About the guest of honor August 8, Talton says, “He’s a wonderful guy, a wonderful friend and a great guitar player, and I’m glad to be able to help out somehow.” The way he and Boyer help is by headlining the bill at Moonlight on the Mountain, upon which Kurtz’s running buddies and excellent musicians Don Tinsley and Lolly Lee will also perform, as will the aforementioned prince of the piano, Mike Duke. What’s very cool is the exclusivity with which organizer Mark Harrelson has imbued the event: there will be only 100 tickets sold for the show, with a $100 donation per ticket, so if you want to experience rock history up close and/or personal, get out your Benjamins. (Philanthropic bonus: do-gooding ticket holders might walk home with some of the rock star swag to be given away at the show, including items autographed by Delbert, Paul Thorn, Huey Lewis, the Truckers and more.)
Should the C-note be too rich for your corpuscles, the benefit performs in a lower key, too.
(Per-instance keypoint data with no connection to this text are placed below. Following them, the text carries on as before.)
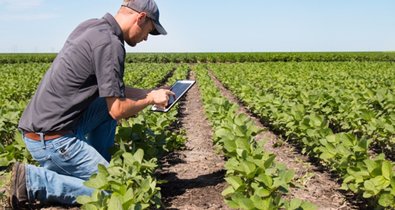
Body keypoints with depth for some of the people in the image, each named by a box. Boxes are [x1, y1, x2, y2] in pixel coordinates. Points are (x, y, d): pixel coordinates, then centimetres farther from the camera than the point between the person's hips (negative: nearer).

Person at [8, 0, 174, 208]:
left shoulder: (90, 26, 10)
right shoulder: (109, 43, -18)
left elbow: (110, 86, 20)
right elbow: (118, 111, -17)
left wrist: (149, 93, 18)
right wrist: (150, 100, 1)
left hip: (43, 123, 10)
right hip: (51, 137, -10)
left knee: (110, 101, 18)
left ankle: (97, 165, 18)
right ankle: (32, 180, -5)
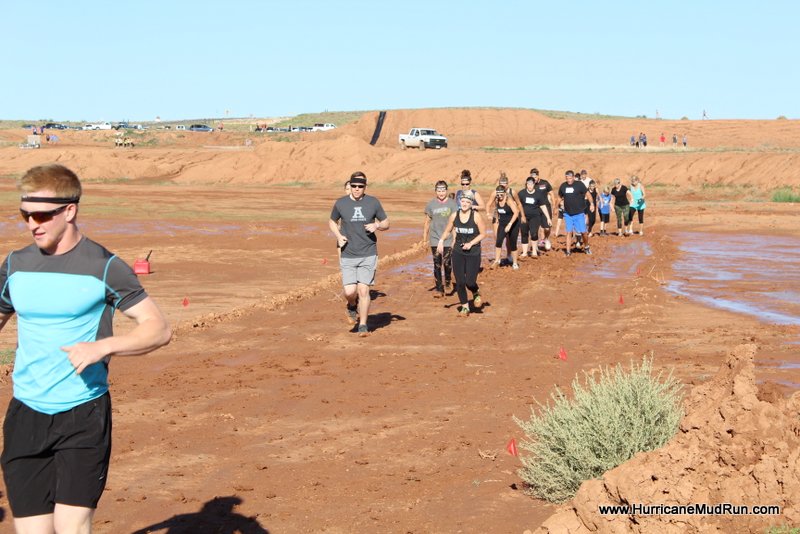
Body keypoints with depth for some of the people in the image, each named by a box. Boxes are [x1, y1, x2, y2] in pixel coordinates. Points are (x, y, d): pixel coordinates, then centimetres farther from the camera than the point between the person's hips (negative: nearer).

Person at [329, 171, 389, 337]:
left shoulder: (373, 202, 1)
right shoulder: (341, 203, 0)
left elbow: (386, 223, 11)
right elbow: (332, 222, 17)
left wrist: (377, 225, -11)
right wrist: (338, 236, -1)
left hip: (368, 255, 0)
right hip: (348, 256, 0)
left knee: (363, 290, -6)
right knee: (349, 292, -8)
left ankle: (363, 325, 10)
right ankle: (352, 307, 28)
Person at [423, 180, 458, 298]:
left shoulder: (452, 204, -3)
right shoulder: (431, 204, 3)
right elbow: (427, 222, 10)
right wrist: (424, 239, 9)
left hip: (448, 239, -2)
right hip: (435, 239, 2)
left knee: (447, 263, -5)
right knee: (437, 265, 2)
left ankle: (447, 282, 22)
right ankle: (439, 288, 9)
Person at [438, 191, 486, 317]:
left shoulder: (476, 216, -10)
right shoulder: (454, 216, 0)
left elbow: (483, 234, -5)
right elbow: (447, 231, 13)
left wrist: (471, 243, -15)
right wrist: (441, 240, -5)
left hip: (473, 253, -3)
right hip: (458, 252, 3)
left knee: (470, 282, -8)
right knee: (460, 282, 1)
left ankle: (477, 293, 29)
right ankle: (465, 307, 20)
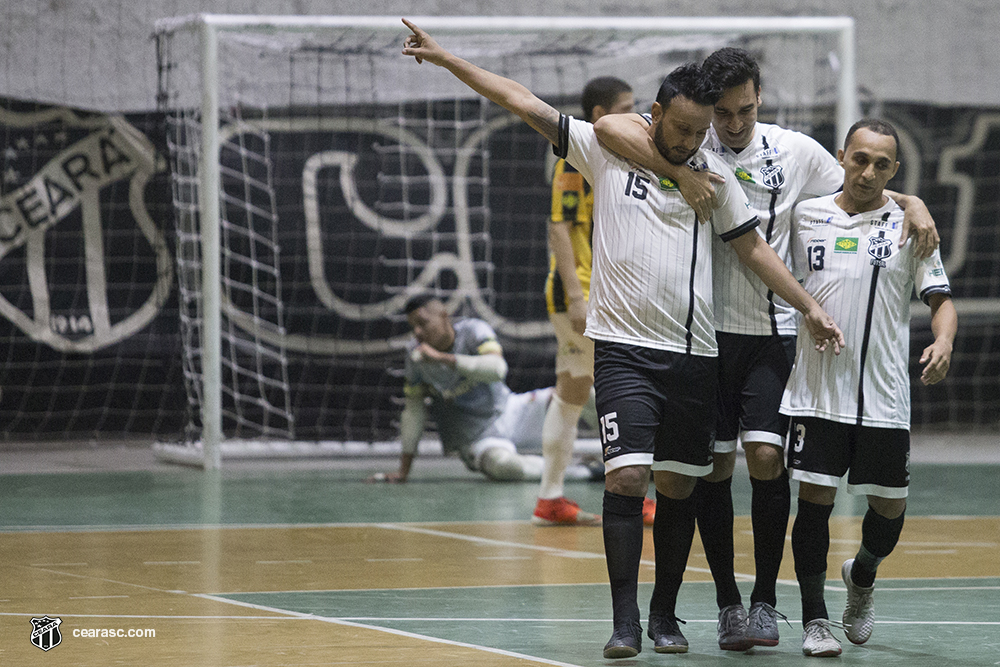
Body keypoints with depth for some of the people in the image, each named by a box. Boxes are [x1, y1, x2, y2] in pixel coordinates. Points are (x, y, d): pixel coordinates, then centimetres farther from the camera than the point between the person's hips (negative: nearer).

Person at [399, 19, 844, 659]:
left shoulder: (713, 173, 8)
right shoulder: (607, 147, 1)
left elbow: (754, 246, 14)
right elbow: (526, 103, 1)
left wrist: (810, 306, 7)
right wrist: (446, 59, -2)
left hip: (693, 354, 3)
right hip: (624, 347, -3)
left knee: (678, 487, 6)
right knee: (627, 477, -13)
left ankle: (665, 614, 19)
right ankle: (625, 623, -10)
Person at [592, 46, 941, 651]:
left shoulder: (796, 151, 2)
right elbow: (611, 127, -20)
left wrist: (912, 203, -4)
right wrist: (682, 173, -29)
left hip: (773, 330, 1)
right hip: (706, 328, -1)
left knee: (766, 459, -10)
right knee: (714, 466, 1)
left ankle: (766, 600, 3)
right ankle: (728, 602, 13)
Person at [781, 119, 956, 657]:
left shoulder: (909, 225, 3)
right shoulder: (806, 216, 5)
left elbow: (941, 300, 2)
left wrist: (943, 342, -17)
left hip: (885, 394, 0)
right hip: (817, 388, 0)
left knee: (889, 507, 4)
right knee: (814, 500, -5)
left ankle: (861, 576, 35)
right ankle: (814, 619, 6)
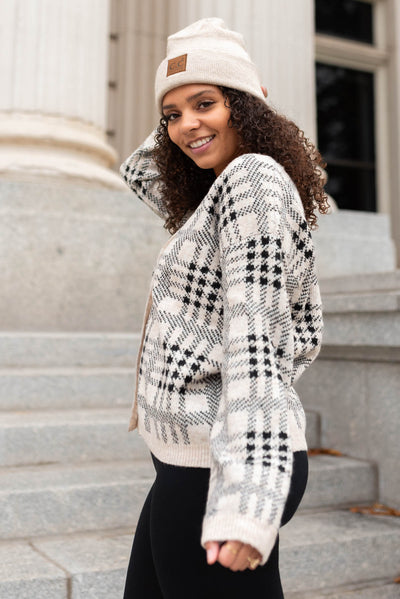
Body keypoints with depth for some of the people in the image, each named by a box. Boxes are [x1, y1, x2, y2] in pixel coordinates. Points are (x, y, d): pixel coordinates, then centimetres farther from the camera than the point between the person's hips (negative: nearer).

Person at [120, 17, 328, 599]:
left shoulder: (253, 176, -14)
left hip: (220, 465, -10)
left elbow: (254, 335, -24)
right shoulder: (215, 198, 13)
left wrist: (244, 499, -28)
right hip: (187, 462, 10)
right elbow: (138, 172, 30)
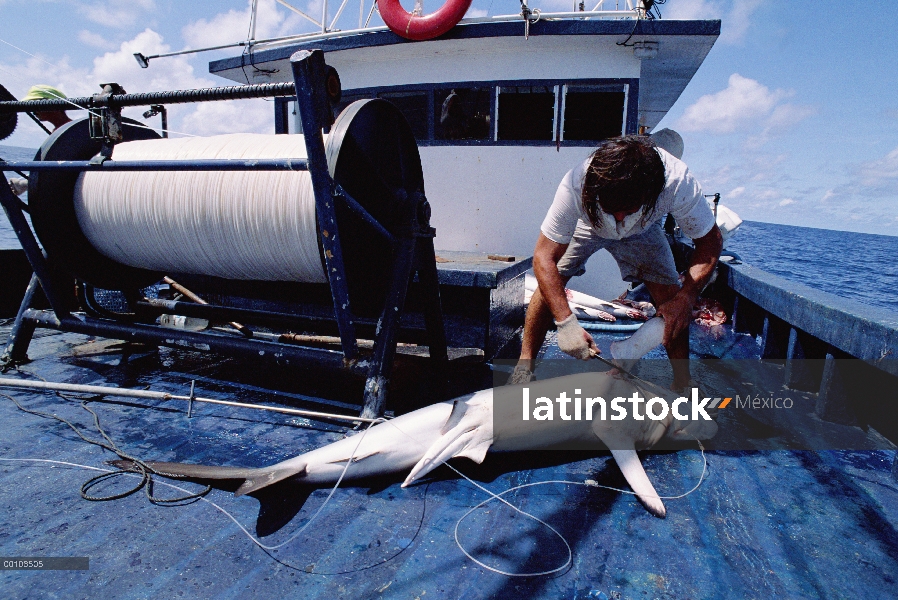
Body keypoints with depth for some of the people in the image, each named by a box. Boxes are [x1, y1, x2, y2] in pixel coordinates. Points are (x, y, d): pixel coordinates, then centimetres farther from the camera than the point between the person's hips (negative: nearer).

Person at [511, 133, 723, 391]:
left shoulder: (678, 182, -40)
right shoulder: (575, 185, -44)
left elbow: (710, 240, -25)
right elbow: (544, 258, -39)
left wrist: (685, 297, -39)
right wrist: (566, 323, -48)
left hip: (642, 231, 1)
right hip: (584, 224, -1)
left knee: (671, 296, -12)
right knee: (550, 282, -18)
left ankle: (683, 381, 6)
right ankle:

A $10 raffle ticket gets you a chance on the autographed Telecaster copy that’ll be drawn for on the evening of the benefit, and, no, you need not be present to win that. You can see a photo of the guitar that could wind up in your rumpus room by touring the interwebs and stopping off at www.rickkurtzbenefit.com. That’s where you can also find a list of the fine merchants all over Alabama and Mississippi graciously offering these raffle tickets for sale. Just hurry up, already. August 8 is closer than you think.
As he works with therapists at Baptist Life Center in Nashville to regain his formidable dexterities, Rick’s spirit remains intact. Blithely characterizing his stroke as “an illegal alien abduction,” he admits to having been a pill in the hospital at first, but now says, “I’m just a victim of bad luck.” With friends like Cowboy, Duke, Tinsley and Lee, not to mention the Harrelsons and all the organizers, plus those putting that cash in the tip jar, it’s clear that the Kurtz family’s luck is changing already.